Problem 1: Can you turn the entries, from their first line through the line that contains "Rank the series", into a JSON list of strings with one string per line and blank lines left out?

Document extract:

------------

In an effort to provide compatibility between microwave ovens and communication devices operating within the same band, there have been attempts to contain the microwave power to a level that is low enough that it does not cause interference. The Radio Technical Commission for Aeronautics (RTCA) document DO-160 provides emission limits (for all equipment, not specific to microwave ovens) that have been determined to ensure interference free operation between devices. The “Category M” limit is the strictest limit within the 2.4-2.5 GHz frequency range, and allows a field strength of only 68 dBuV/m at a one meter distance from the unit.

Microwave ovens are generally designed to meet a requirement for human safety, which has been defined internationally as a power density of less than 5 mW/cm² at a distance of 5 cm from any point on the unit. That limit, if integrated around the door seal and translated to a one meter distance, and converted from power density to field strength exceeds the Category M limit by many orders of magnitude.

BRIEF DESCRIPTION OF THE DRAWINGS

FIG. 1 is a side schematic view that shows a multi-stage door seal.

FIG. 2 is a top perspective view of a cavity seal for use with a multi-stage door seal.

FIG. 3 is a side cross-sectional view of the cavity seal of FIG. 2.

FIG. 4 is a top perspective view of a door seal for use with a multi-stage door seal.

------------

Problem 2: What is the Spanish translation of this sentence from the microwave oven seal excerpt: "Microwave ovens are generally designed to meet a requirement for human safety, which has been defined internationally as a power density of less than 5 mW/cm² at a distance of 5 cm from any point on the unit."

Short-answer chart tasks:

------------

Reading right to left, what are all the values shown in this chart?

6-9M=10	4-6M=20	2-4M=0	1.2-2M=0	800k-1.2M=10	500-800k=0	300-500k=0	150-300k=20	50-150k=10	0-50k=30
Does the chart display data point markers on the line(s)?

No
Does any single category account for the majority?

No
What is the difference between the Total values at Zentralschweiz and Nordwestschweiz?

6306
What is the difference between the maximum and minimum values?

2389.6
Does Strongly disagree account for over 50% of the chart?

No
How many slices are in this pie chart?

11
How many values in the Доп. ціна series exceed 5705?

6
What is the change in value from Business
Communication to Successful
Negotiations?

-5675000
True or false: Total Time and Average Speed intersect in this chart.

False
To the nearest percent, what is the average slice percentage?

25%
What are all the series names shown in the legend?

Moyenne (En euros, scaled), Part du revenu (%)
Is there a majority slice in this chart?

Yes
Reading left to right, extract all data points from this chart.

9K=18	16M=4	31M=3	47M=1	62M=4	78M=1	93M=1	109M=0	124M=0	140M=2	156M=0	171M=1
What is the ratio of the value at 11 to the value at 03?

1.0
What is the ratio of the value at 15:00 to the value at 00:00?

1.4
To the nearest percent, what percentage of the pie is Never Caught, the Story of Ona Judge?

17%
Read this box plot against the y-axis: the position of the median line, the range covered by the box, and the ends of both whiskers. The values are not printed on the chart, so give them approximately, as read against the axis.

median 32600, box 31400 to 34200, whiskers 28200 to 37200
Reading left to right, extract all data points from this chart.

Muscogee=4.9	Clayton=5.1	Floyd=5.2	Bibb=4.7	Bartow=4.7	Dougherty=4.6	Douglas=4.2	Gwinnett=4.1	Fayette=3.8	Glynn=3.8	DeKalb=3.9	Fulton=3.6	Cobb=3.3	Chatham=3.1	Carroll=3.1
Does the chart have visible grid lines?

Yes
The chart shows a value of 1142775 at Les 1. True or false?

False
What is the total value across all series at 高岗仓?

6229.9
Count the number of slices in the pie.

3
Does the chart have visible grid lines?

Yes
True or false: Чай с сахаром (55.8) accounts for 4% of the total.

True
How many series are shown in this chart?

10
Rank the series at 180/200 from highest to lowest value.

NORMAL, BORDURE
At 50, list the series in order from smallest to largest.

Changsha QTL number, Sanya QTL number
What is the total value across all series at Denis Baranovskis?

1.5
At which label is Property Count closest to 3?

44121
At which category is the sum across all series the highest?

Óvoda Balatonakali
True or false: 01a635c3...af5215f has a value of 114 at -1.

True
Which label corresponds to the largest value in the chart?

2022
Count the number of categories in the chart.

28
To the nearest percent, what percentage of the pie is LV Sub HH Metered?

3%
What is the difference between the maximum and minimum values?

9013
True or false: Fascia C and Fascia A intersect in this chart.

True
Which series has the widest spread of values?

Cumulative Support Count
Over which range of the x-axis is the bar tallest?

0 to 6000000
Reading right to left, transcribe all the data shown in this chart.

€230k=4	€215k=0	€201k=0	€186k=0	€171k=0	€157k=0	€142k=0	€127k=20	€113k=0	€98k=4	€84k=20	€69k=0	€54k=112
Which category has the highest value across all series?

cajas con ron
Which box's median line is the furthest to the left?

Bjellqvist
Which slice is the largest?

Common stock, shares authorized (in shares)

------------

Solution 1:
[
  "Reading right to left, what are all the values shown in this chart?",
  "6-9M=10\t4-6M=20\t2-4M=0\t1.2-2M=0\t800k-1.2M=10\t500-800k=0\t300-500k=0\t150-300k=20\t50-150k=10\t0-50k=30",
  "Does the chart display data point markers on the line(s)?",
  "No",
  "Does any single category account for the majority?",
  "No",
  "What is the difference between the Total values at Zentralschweiz and Nordwestschweiz?",
  "6306",
  "What is the difference between the maximum and minimum values?",
  "2389.6",
  "Does Strongly disagree account for over 50% of the chart?",
  "No",
  "How many slices are in this pie chart?",
  "11",
  "How many values in the Доп. ціна series exceed 5705?",
  "6",
  "What is the change in value from Business",
  "Communication to Successful",
  "Negotiations?",
  "-5675000",
  "True or false: Total Time and Average Speed intersect in this chart.",
  "False",
  "To the nearest percent, what is the average slice percentage?",
  "25%",
  "What are all the series names shown in the legend?",
  "Moyenne (En euros, scaled), Part du revenu (%)",
  "Is there a majority slice in this chart?",
  "Yes",
  "Reading left to right, extract all data points from this chart.",
  "9K=18\t16M=4\t31M=3\t47M=1\t62M=4\t78M=1\t93M=1\t109M=0\t124M=0\t140M=2\t156M=0\t171M=1",
  "What is the ratio of the value at 11 to the value at 03?",
  "1.0",
  "What is the ratio of the value at 15:00 to the value at 00:00?",
  "1.4",
  "To the nearest percent, what percentage of the pie is Never Caught, the Story of Ona Judge?",
  "17%",
  "Read this box plot against the y-axis: the position of the median line, the range covered by the box, and the ends of both whiskers. The values are not printed on the chart, so give them approximately, as read against the axis.",
  "median 32600, box 31400 to 34200, whiskers 28200 to 37200",
  "Reading left to right, extract all data points from this chart.",
  "Muscogee=4.9\tClayton=5.1\tFloyd=5.2\tBibb=4.7\tBartow=4.7\tDougherty=4.6\tDouglas=4.2\tGwinnett=4.1\tFayette=3.8\tGlynn=3.8\tDeKalb=3.9\tFulton=3.6\tCobb=3.3\tChatham=3.1\tCarroll=3.1",
  "Does the chart have visible grid lines?",
  "Yes",
  "The chart shows a value of 1142775 at Les 1. True or false?",
  "False",
  "What is the total value across all series at 高岗仓?",
  "6229.9",
  "Count the number of slices in the pie.",
  "3",
  "Does the chart have visible grid lines?",
  "Yes",
  "True or false: Чай с сахаром (55.8) accounts for 4% of the total.",
  "True",
  "How many series are shown in this chart?",
  "10",
  "Rank the series at 180/200 from highest to lowest value."
]

Solution 2: Los hornos de microondas generalmente se diseñan para cumplir un requisito de seguridad humana, que se ha definido internacionalmente como una densidad de potencia inferior a 5 mW/cm² a una distancia de 5 cm de cualquier punto de la unidad.